Cheng Xianzhong, Liu Ping, Zhao Qian, Ye Luxin, Wang Xuening, Chen Jiahui, Chen Yourong, Xu Xia, Guo Wenwen, Ni Jing, Chen Xiaoxiang
Department of Gynecologic Oncology, The Affiliated Cancer Hospital of Nanjing Medical University, Jiangsu Cancer Hospital, Jiangsu Institute of Cancer Research, Nanjing, China.
Department of Gynecologic Oncology, The Affiliated Cancer Hospital of Nanjing Medical University, Jiangsu Cancer Hospital, Jiangsu Institute of Cancer Research, Nanjing, China; Nanjing Gaochun People's Hospital, Nanjing, China.
Eur J Obstet Gynecol Reprod Biol. 2025 Nov;314:114707. doi: 10.1016/j.ejogrb.2025.114707. Epub 2025 Sep 7.
The first real-world experience of niraparib plus anlotinib after Poly(ADP-ribose) polymerase inhibitors (PARPi) resistance from China were investigated in patients with ovarian cancer.

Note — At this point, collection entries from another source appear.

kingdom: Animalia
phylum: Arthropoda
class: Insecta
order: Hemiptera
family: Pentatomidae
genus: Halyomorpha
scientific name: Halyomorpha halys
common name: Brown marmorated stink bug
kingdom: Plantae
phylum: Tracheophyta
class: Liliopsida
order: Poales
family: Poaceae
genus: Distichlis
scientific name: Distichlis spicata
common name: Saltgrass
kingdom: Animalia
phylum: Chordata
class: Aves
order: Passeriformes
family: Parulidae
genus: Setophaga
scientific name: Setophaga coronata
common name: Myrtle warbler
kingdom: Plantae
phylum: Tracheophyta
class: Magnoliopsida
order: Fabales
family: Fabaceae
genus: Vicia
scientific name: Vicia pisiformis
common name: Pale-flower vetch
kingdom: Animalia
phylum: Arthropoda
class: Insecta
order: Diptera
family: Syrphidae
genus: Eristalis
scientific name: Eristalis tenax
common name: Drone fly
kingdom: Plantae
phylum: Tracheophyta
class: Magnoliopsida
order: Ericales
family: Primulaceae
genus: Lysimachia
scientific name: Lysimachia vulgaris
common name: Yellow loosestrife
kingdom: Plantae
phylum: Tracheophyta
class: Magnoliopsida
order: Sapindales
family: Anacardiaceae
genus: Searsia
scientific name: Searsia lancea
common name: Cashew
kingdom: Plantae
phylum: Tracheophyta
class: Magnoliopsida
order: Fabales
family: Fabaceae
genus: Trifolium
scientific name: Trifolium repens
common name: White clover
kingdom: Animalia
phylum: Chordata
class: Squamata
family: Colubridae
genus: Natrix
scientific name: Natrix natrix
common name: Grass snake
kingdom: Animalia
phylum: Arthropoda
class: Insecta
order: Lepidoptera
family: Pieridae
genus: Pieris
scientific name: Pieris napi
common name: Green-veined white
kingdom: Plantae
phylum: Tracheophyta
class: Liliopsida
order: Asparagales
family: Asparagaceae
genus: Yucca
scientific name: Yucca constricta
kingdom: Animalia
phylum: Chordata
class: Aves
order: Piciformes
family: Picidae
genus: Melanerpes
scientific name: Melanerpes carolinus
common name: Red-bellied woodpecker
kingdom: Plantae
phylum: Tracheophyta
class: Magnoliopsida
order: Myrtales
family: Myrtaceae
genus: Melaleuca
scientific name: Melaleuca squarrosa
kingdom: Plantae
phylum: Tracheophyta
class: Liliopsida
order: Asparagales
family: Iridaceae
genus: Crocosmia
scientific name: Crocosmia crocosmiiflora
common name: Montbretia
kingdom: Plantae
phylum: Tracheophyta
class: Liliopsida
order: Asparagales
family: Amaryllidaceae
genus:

Patients treated with niraparib plus anlotinib after PARPi resistance in The Affiliated Cancer Hospital of Nanjing Medical University between December 2019 and February 2023 were enrolled. Eligible patients had histologically confirmed high-grade serous ovarian cancer. Objective response rate (ORR) and disease response rate (DCR) were evaluated by response evaluation criteria in solid tumours, version 1.1 (RECIST 1.1). Progression-free survival (PFS) and serum tumor marker fluctuations of Cancer Antigen 125 (CA125) and Human Epididymis Protein 4 (HE4) were also evaluated. Adverse events (AEs) were assessed by Common Terminology Criteria for Adverse Events (CTCAE 5.0).
Twenty-three patients treated with niraparib plus anlotinib had treated a median of two lines of chemotherapy. Most (73.9 %) of enrolled participants were BRCA-wildtype. The ORR and DCR of evaluable patients were 8.3 % and 83.3 %, respectively. The median PFS were 7.230 months for all patients. The median PFS of patients with different platinum status (8.465 months vs. 6.700 months, p = 0.343, initial dose of anlotinib (6.700 months vs. 7.930 months, p = 0.739) and prior use of bevacizumab or not (7.230 months vs. 7.030 months, p = 0.639) were similar. The most common grade 3-4 AEs were hand-foot syndrome and hypertension. No drug related death was reported.
Niraparib combined with anlotinib had promising antitumor activity and manageable AEs in the treatment of ovarian cancer after PARPi resistance.
在中国,对卵巢癌患者在聚(ADP - 核糖)聚合酶抑制剂(PARPi)耐药后使用尼拉帕利联合安罗替尼的首次真实世界经验进行了研究。
纳入2019年12月至2023年2月期间在南京医科大学附属肿瘤医院接受PARPi耐药后使用尼拉帕利联合安罗替尼治疗的患者。符合条件的患者经组织学确诊为高级别浆液性卵巢癌。采用实体瘤疗效评价标准1.1版(RECIST 1.1)评估客观缓解率(ORR)和疾病缓解率(DCR)。还评估了无进展生存期(PFS)以及癌抗原125(CA125)和人附睾蛋白4(HE4)的血清肿瘤标志物波动情况。通过不良事件通用术语标准(CTCAE 5.0)评估不良事件(AE)。
23例接受尼拉帕利联合安罗替尼治疗的患者接受的化疗中位数为两线。大多数(73.9%)入组参与者为BRCA野生型。可评估患者的ORR和DCR分别为8.3%和83.3%。所有患者的中位PFS为7.230个月。不同铂类状态患者的中位PFS(8.465个月对6.700个月,p = 0.343)、安罗替尼初始剂量(6.700个月对7.930个月,p = 0.739)以及既往是否使用贝伐单抗(7.230个月对7.030个月,p = 0.639)相似。最常见的3 - 4级AE为手足综合征和高血压。未报告与药物相关的死亡。
尼拉帕利联合安罗替尼在PARPi耐药后的卵巢癌治疗中具有有前景的抗肿瘤活性且不良事件可控。